Rivera is 35 years old. At this stage of his career, you have to expect that he’s going to lose a few miles per hour on his fastball and a bit of the break on his cutter. Advantages like those don’t work in a linear fashion; losing 2 mph can turn an unhittable pitch into a juicy one. This can be compensated for in a variety of ways – learning a new pitch or a new arm angle, for instance.
* Injured himself. Is Rivera hurt? A man of Rivera’s size cannot be expected to throw 93 mph cut fastballs indefinitely without physical consequence.
* Become soft and lazy. Rivera did sign a fat $21 million contract last year. I mention this only because I think that as unlikely as it is, it’s still more plausible than the next possibility.
* Lost his confidence. One of the differences between a great player and a good one is confidence; Rivera, who takes the good and the bad equally in stride, is about as confident a ballplayer as anyone’s ever seen. Might Rivera have lost his belief in his own ability to shut hitters down? Everything we know about him suggests this is, to say the least, unlikely.
All told, there’s no reason to think right now that anything’s profoundly wrong with Rivera. Until he does something other than have a few bad innings spread out over seven months, he should still be considered the best relief pitcher in the game.
One is free to think that the Red Sox have exerted a mystical spell on him, or that he has lost all of his ability. One is also free to think that he hasn’t yet adjusted to the loss of some of his velocity and movement with age, that he’s faltered against outstanding hitters, and that a few plays haven’t gone his way, leading to a bad run that will be forgotten by this time next month.
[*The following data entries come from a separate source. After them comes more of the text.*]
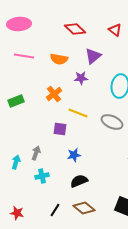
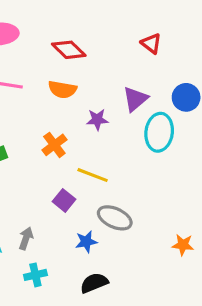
red diamond: (75, 29) -> (69, 50), moved
purple triangle: (93, 56) -> (135, 99), moved
gray ellipse: (112, 122) -> (115, 218), moved
purple square: (60, 129) -> (64, 200), turned 32

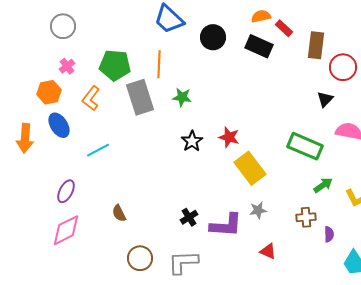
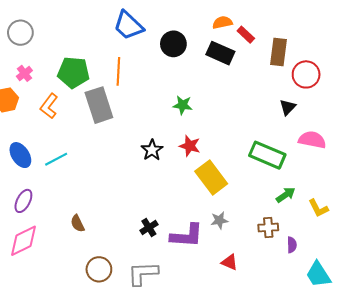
green star: (182, 97) -> (183, 105), moved
blue ellipse: (59, 125) -> (20, 155), moved

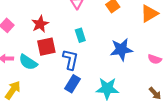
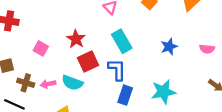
cyan rectangle: (80, 35) -> (122, 41), size x1.5
blue star: (121, 49) -> (169, 47), size x0.7

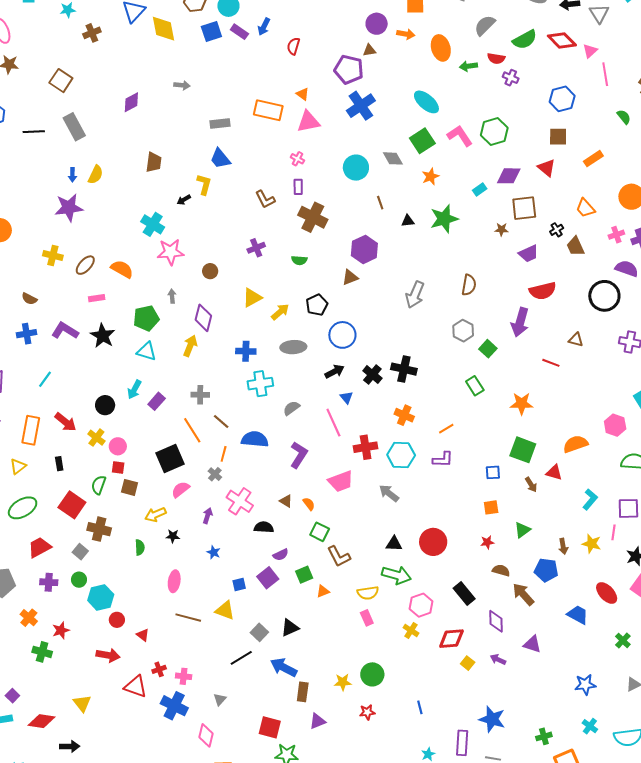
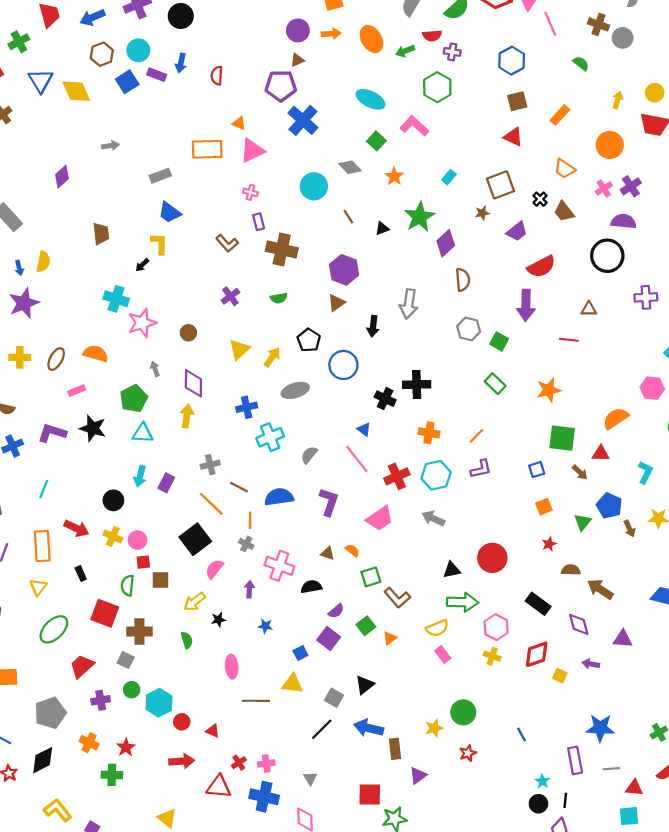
green hexagon: (494, 131) -> (437, 87), moved
green square: (422, 141) -> (376, 141), size x0.7
purple diamond: (509, 176) -> (446, 243), moved, turned -30
black arrow: (335, 371) -> (373, 326), moved, turned 138
green square: (320, 532) -> (371, 577), turned -30
blue pentagon: (546, 570) -> (609, 506), moved, turned 30

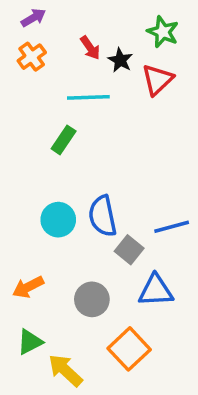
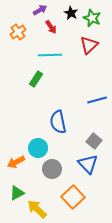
purple arrow: (33, 18) -> (40, 10), moved
black star: (120, 60) -> (71, 13), moved
cyan circle: (58, 220) -> (38, 148), moved
blue line: (172, 227) -> (97, 100), moved
gray square: (129, 250) -> (94, 141), moved
blue triangle: (156, 291) -> (88, 164), turned 50

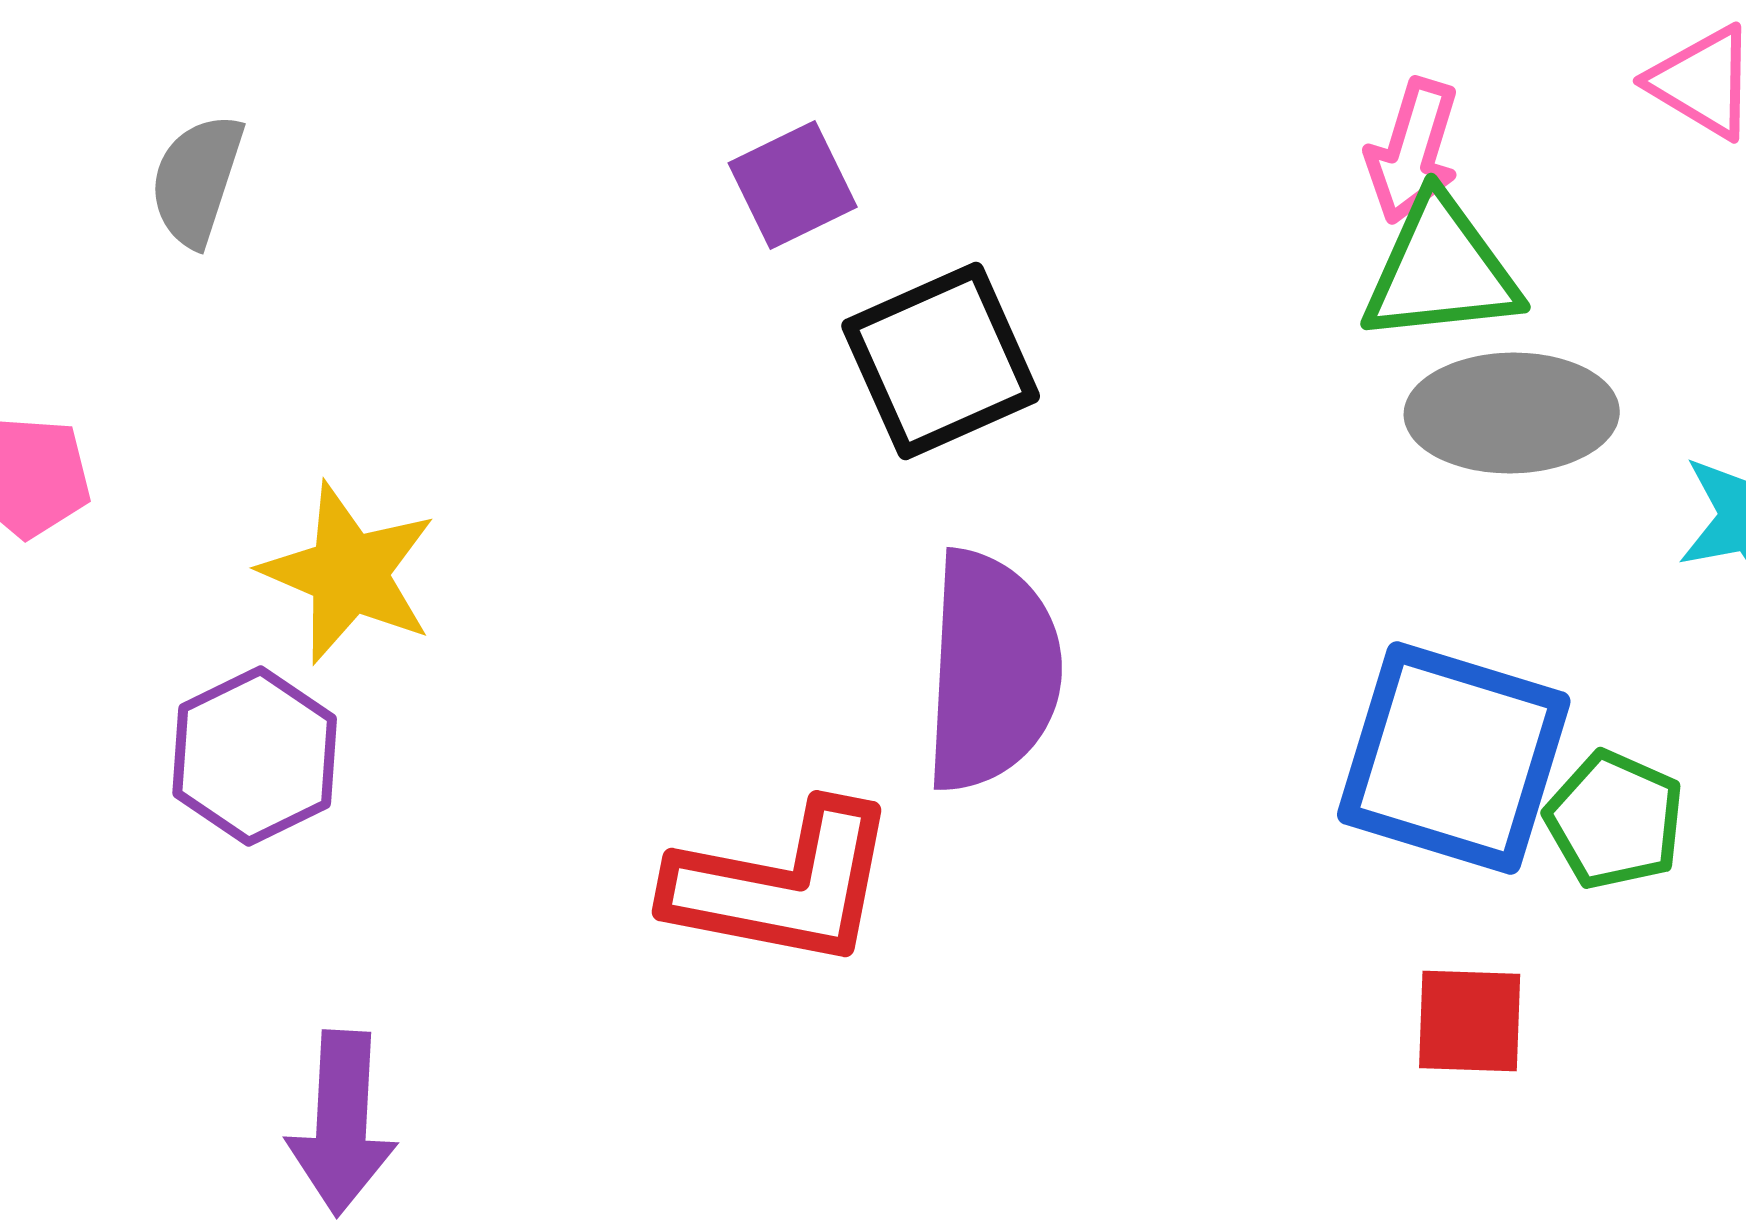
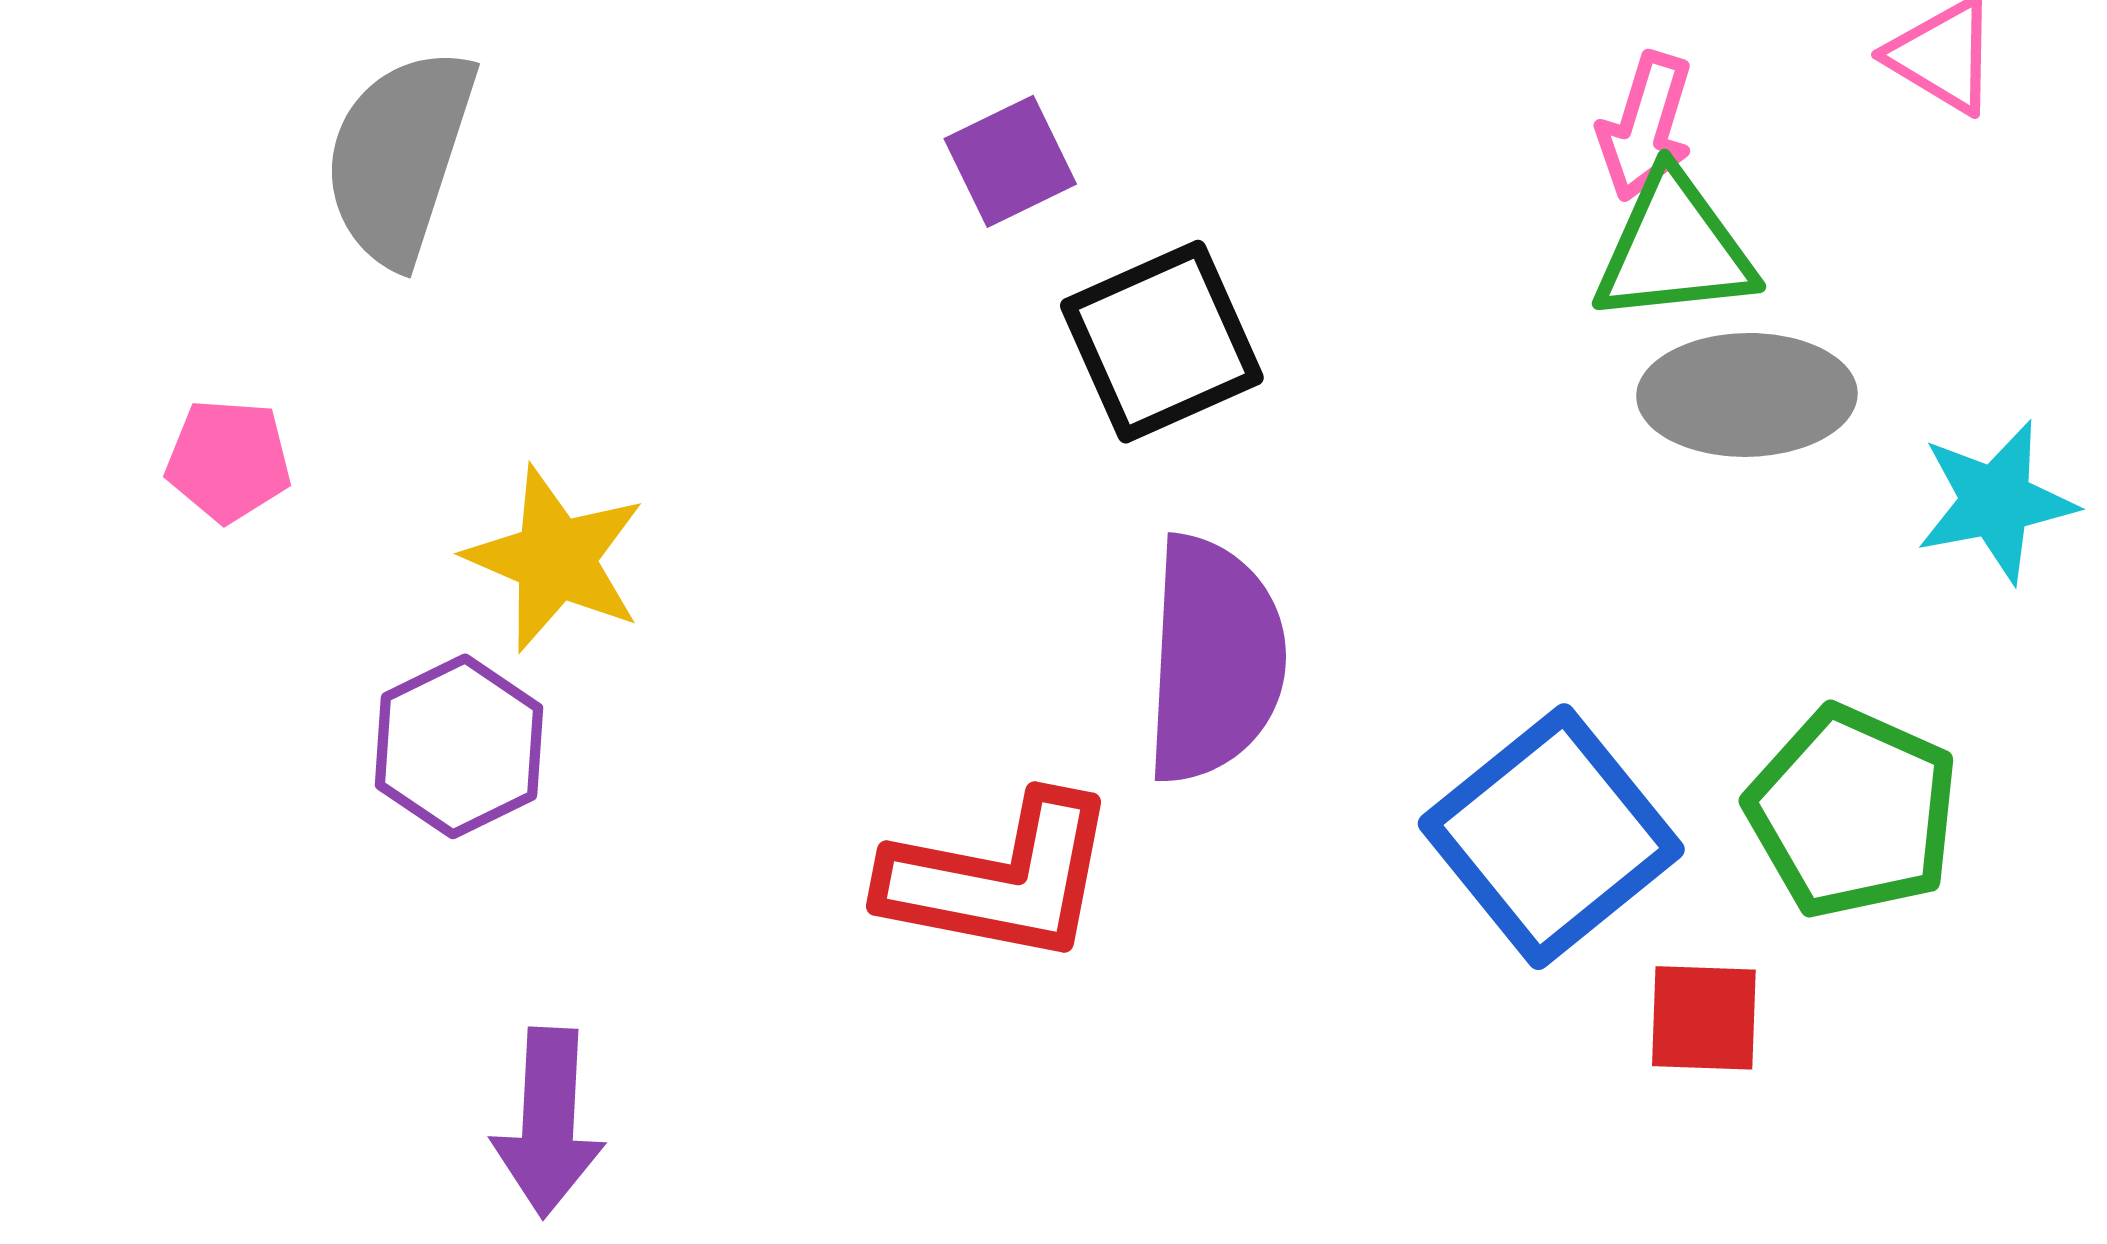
gray semicircle: (197, 180) -> (400, 156), size x1.6
blue square: (1454, 758) -> (1551, 837), moved, turned 34
green pentagon: (1615, 820) -> (1852, 812), size x1.5

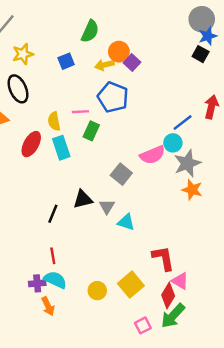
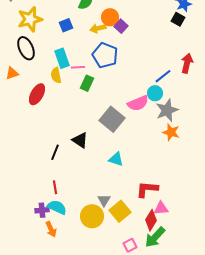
yellow star: (23, 54) -> (30, 19), size x1.4
cyan rectangle: (61, 148) -> (62, 58), moved
gray square: (121, 174) -> (112, 119), size x1.4
black triangle: (83, 199) -> (80, 140), turned 48
gray triangle: (107, 207) -> (104, 200), moved
red L-shape: (163, 258) -> (147, 189), turned -75
pink triangle: (180, 281) -> (161, 208), turned -35
yellow circle: (97, 291) -> (92, 216), size x1.5

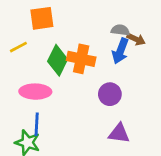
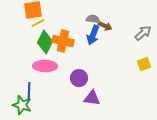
yellow line: (18, 47) -> (38, 23), moved
pink ellipse: (35, 92) -> (45, 66), moved
purple circle: (110, 94) -> (79, 78), moved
I think the answer is really rather obvious.
And now back to that other column you were reading.
Whatever the explanation for Rivera’s newfound mortality, the Yankees need to do something and they need to do it quickly.
The numbers don’t lie. Rivera is on pace to finish the year with 10.80 ERA in 90 innings, which would rank by more than two full runs as the worst ERA in history for a pitcher with that heavy a workload.
Kerry Ligtenberg and Billy Koch are available. They have 211 career saves between them. Jose Mesa, who has 292 career saves-not many fewer than Rivera-is probably available in trade. Tanyon Sturtze is right there in the Yankee bullpen.
It’s time for the Yankees to do what’s right. It’s time for them to make a move.
Because without a man to whom Joe Torre can entrust the game in the ninth inning, this Yankees team is headed fast down a road to nowhere.